Toute une histoire sur une Chine "hautaine" et "xénophobe" qui ne s'ouvre pas aux autres cultures dites abjectes et dégradantes.
Une écriture très agréable, poétique même : voilà comment Pearl Buck écrit l'amour et décrit la Chine.
C'est avec douceur et délicatesse que je me suis laissée emporter par les vents des changements. Peu importe qu'il soit de l'Est ou de l'Ouest, violent ou doux, un vent balaie, nettoie et apporte quelque chose de nouveau sur chaque contrée, dans chaque coeur...
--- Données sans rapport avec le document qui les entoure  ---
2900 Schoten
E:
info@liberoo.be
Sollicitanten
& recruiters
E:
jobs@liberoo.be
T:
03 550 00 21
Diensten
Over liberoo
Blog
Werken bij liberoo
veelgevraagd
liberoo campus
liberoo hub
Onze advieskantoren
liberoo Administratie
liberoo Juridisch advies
Une petite merveille que je conseille à tous. Le choc des civilisations est toujours d'actualité ! Reste à savoir de quel angle voyons-nous les choses : garder jalousement et fièrement ses coutumes ancestrales ou marcher tête baissée vers la modernité? Pourquoi pas joindre l'utile à l'agréable et vivre son temps en ayant pour base le meilleur que puisse procurer les traditions de nos
aïeux.
Après avoir fermé le livre et avant de rédiger mon avis, j'ai eu un pincement au coeur. Une question ne quittait plus mes pensées : ces enfants qui partent ailleurs pour s'instruire, ont-ils vraiment le droit de revenir avec tout ce dédain envers leur culture? J'aime les changements, j'ai encouragé silencieusement Kwei parce que sa seule motivation était l'amour mais au fond d'elle on sentait qu'elle n'approuvait pas tout ce que disait ou faisait son frère par exemple ou son mari. Après tout, l'Occident aussi se prenait (se prend toujours) pour le maître du monde et s'infiltre dans les civilisations anciennes et attaquent les racines; il donne naissance à ce qu'il appelle les hommes du "changement", les progressistes qui comme en témoigne, l'Histoire, n'ont pas été toujours "doux" pour casser les chaînes. Je m'arrête, je ne veux pas m'étaler mais je reviendrai sur ce point avec une prochaine chronique d'un autre roman de Buck.